§ УСЛОВИЕ ЗАДАНИЯ
Повторите дословно строки от той, что содержит «right elbow: (551, 233, 37)», до конца записей, включая обе границы. Изображения в ответ не включайте.

§ ИСХОДНЫЕ ДАННЫЕ

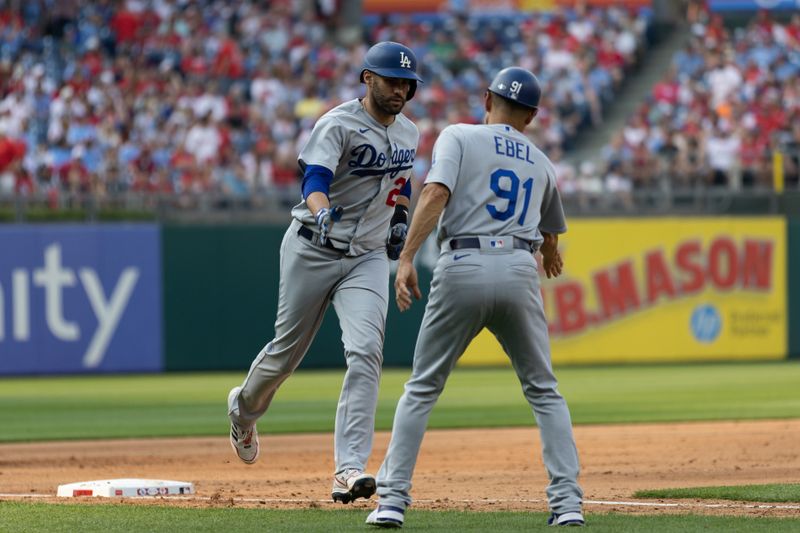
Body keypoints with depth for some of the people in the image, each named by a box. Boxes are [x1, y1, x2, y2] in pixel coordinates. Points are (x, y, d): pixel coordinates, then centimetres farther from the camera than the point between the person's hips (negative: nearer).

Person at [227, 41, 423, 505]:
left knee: (366, 352, -17)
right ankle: (244, 408, 44)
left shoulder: (408, 133, 7)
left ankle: (349, 469, -23)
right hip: (314, 251, -4)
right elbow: (315, 180, -30)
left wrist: (401, 216, 17)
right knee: (287, 350, 9)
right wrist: (322, 213, -49)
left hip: (368, 257, 4)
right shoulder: (337, 126, -14)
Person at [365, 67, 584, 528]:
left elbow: (435, 195, -11)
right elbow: (551, 233, 37)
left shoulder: (459, 137, 8)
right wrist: (551, 257, 61)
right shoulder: (541, 162, 22)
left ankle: (393, 499, 0)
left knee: (422, 388, 8)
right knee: (544, 390, 13)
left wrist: (407, 258, -15)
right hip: (519, 270, 2)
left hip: (463, 266, -2)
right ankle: (568, 500, 1)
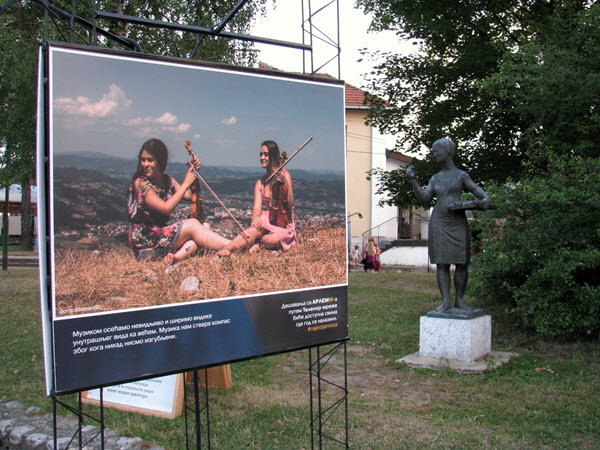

§ РЕЗУЛЬТАТ
right elbow: (551, 233, 37)
left shoulder: (459, 137, 8)
right wrist: (551, 257, 61)
right shoulder: (541, 162, 22)
left ankle: (393, 499, 0)
left knee: (422, 388, 8)
right knee: (544, 390, 13)
left wrist: (407, 258, -15)
right hip: (519, 270, 2)
left hip: (463, 266, -2)
right ankle: (568, 500, 1)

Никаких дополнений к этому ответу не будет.